Demographers use data on age to predict how rapidly a population will increase and what its size will be in the future. The age structure of a population describes how its members are distributed across age ranges, usually in 5-year increments. Age structure diagrams, examples of which are shown in FIGURE 22.8, are visual representations of the number of individuals within specific age groups for a country, typically expressed for males and females. Each horizontal bar of the diagram represents a 5-year age group. The total area of all the bars in the diagram represents the size of the whole population.

While every nation has a unique age structure, we can group countries very broadly into three categories. A country with many more younger people than older people has an age structure diagram that is widest at the bottom and narrowest at the top, as shown in FIGURE 22.8a.

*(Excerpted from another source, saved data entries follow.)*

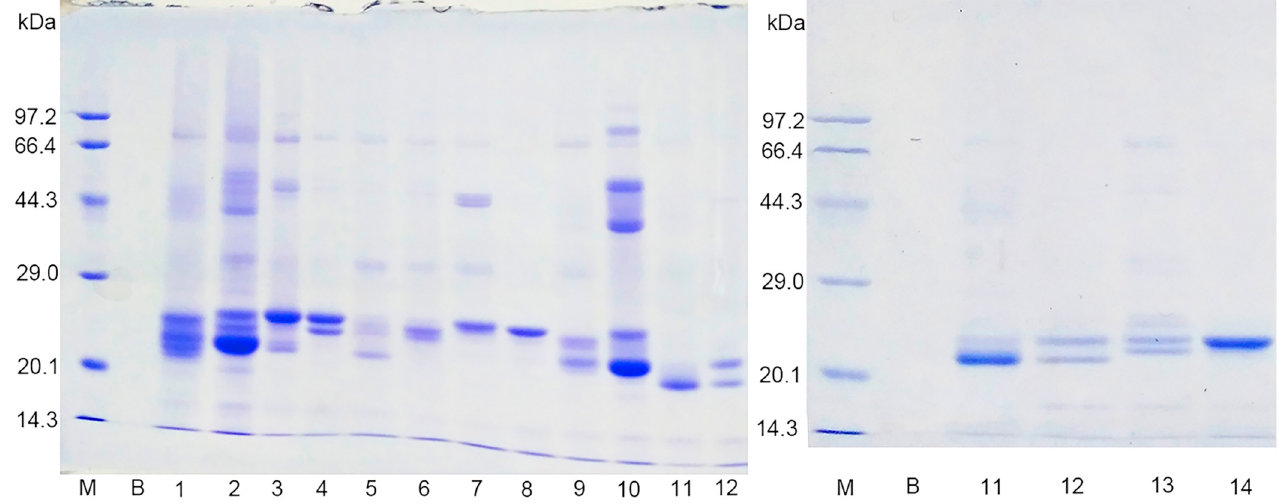
Figure 2. SDS − PAGE analysis of hGPx3 and hGPx3 mutants under non − reducing conditions with- out boiling treatment. Lanes are as follows: M: marker; B: blank; 1: Sec − hGPx3; 2: Sec − hGPx3 − C8S; 3: Sec − hGPx3 − C8/77S; 4: Sec − hGPx3 − C8/132S; 5: Sec − hGPx3 − C77S; 6: Sec − hGPx3 − C132S; 7: Sec − hGPx3 − C77/132S; 8: Sec − hGPx3C8/77/132S; 9: Ser − hGPx3; 10: Ser − hGPx3 − C8S; 11: Sec − shGPx3; 12: Sec − shGPx3 − C77S; 13: Sec − shGPx3 − C132S; 14: Sec − shGPx3 − C77/132S.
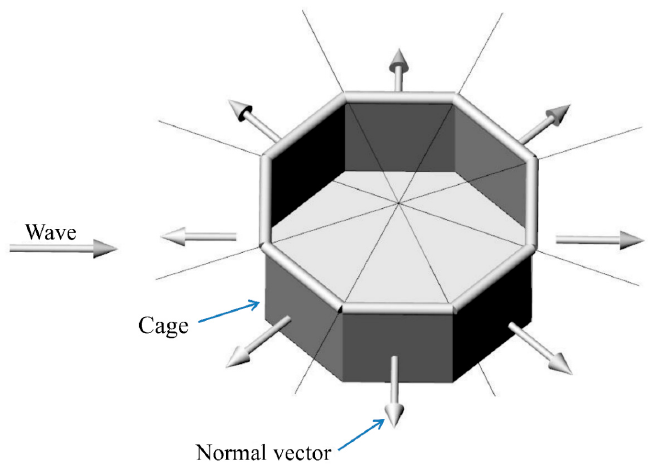
Figure 3. The cage net modeled in the form of an octagonal column for the calculation of net resistance to wave.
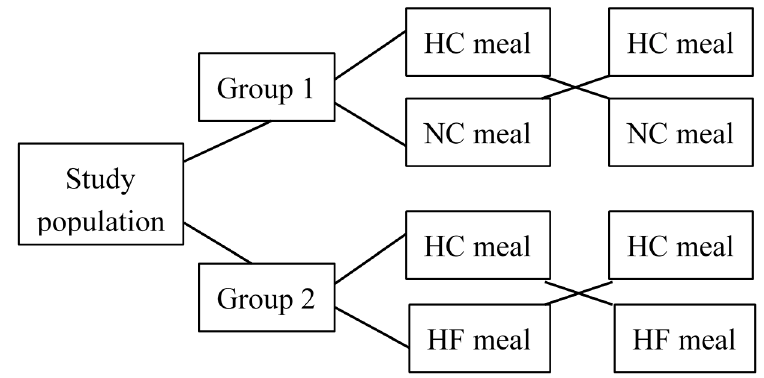
Figure 1. The study design. HC—high-carbohydrate meal; NC—normal-carbohydrate meal; HF—high-fat meal. Table 1. The study population characteristic. The results are presented as mean values ± SE. BMI—Body Mass Index.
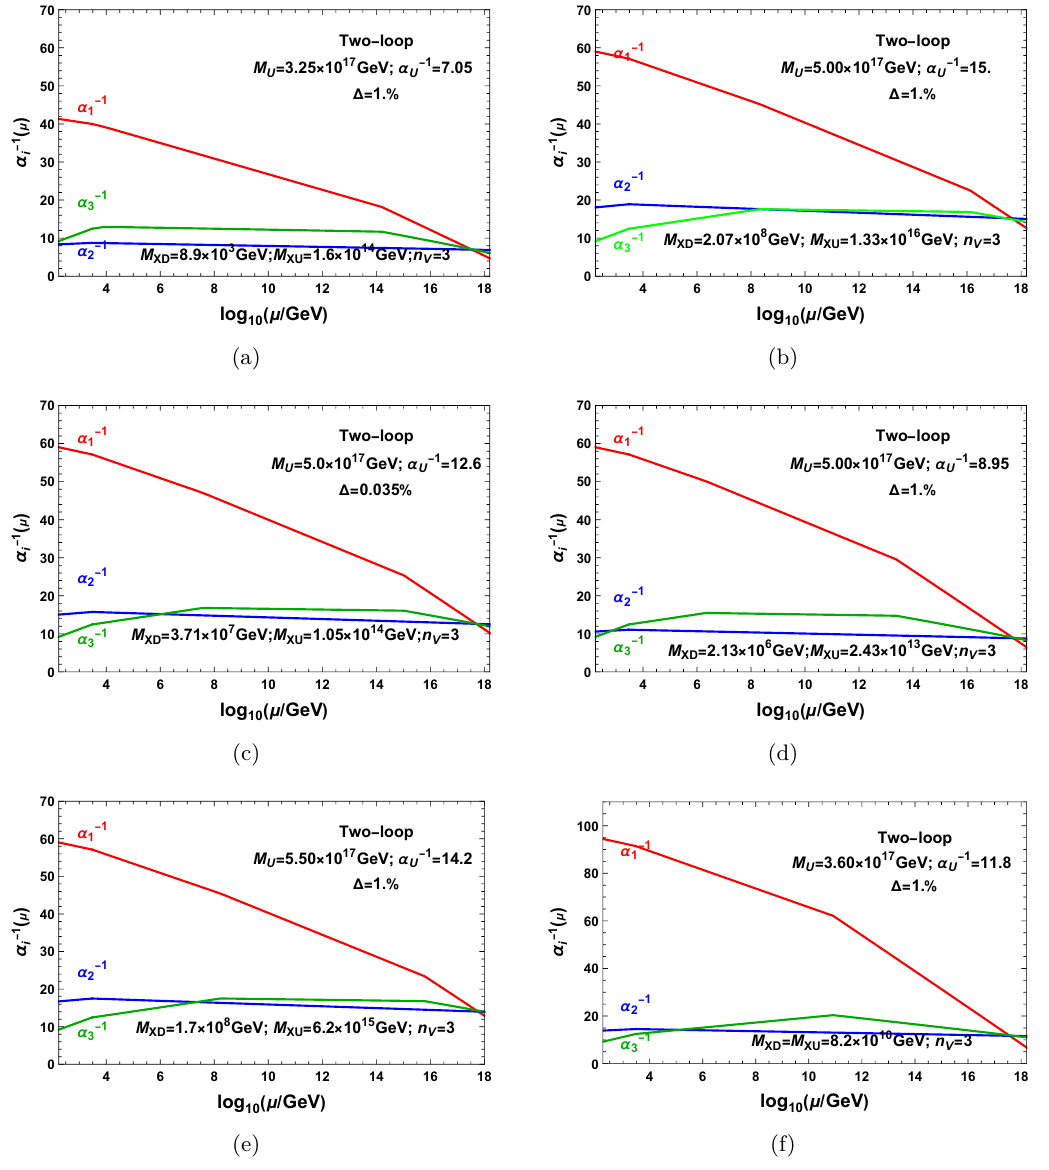
Figure 19 . Two-loop evolution of gauge couplings for the Model 18 (a), Model 19 (b), Model 20 (c), Model 21 (d), Model 22 (e) and Model 23 (f) with vector-like particles. The string-scale gauge coupling relation can be achieved by adding 3( XD + XD ) + 3( XU + XU ) .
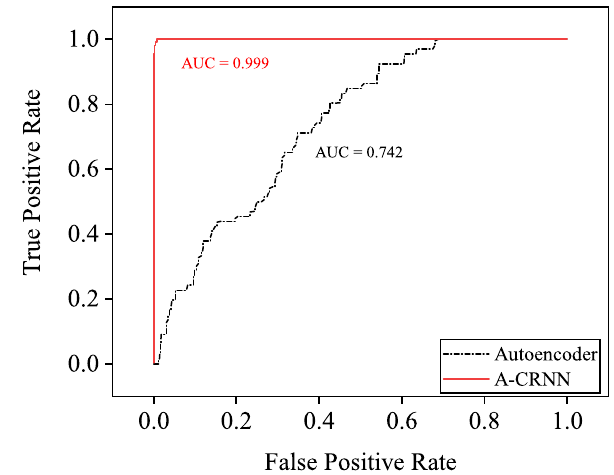
Figure 7. Receiver operating characteristic (ROC) curves of the autoencoder and the proposed A-CRNN spacial filter of independent two-source DOA estimation.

This type of age structure diagram, called a population pyramid, is typical of developing countries, such as Venezuela and India. The wide base of the graph compared with the levels above it indicates that the population will grow because a large number of females aged 0 to 15 have yet to bear children. Even if each one of these future potential mothers has only two children, the population will grow simply because there are increasing numbers of women able to give birth.

The population pyramid can also be used to illustrate how long a time it takes for changes to affect a growing population. Population momentum is continued population growth after growth reduction measures have been implemented. It occurs because there are relatively large numbers of individuals at reproductive maturity in the population. Population momentum has been compared with the momentum of a long, heavy freight train, which takes longer to stop than a shorter, lighter freight train. It is the reason why a population keeps on growing after birth control policies or voluntary birth reductions have begun to lower the CBR of a country. Eventually, over several generations, those actions will bring the population to a more stable growth rate but the momentum of all the individuals who have recently reached child-bearing age will carry the population forward for a number of years.

A country with little difference between the number of individuals in younger age groups and in older age groups has an age structure diagram that looks more like a column from age 0 through age 50, as shown in FIGURE 22.8b. If a country has few individuals in the younger age classes, we can deduce that it has slow population growth or is approaching no growth at all. The United States, Canada, Australia, Sweden, and many other developed countries have this type of age structure diagram. A number of developing countries that have recently lowered their growth rates should begin to show this pattern within the next 10 to 15 years.

A country with a greater number of older people than younger people has an age structure diagram that resembles an inverted pyramid. Such a country has a total fertility rate below 2.1 and a decreasing number of females within each younger age range. Such a population will continue to shrink. Italy, Germany, Russia, and a few other developed countries display this pattern, seen in Figures 22.8c and 22.8d. China is in the very early stages of showing this pattern.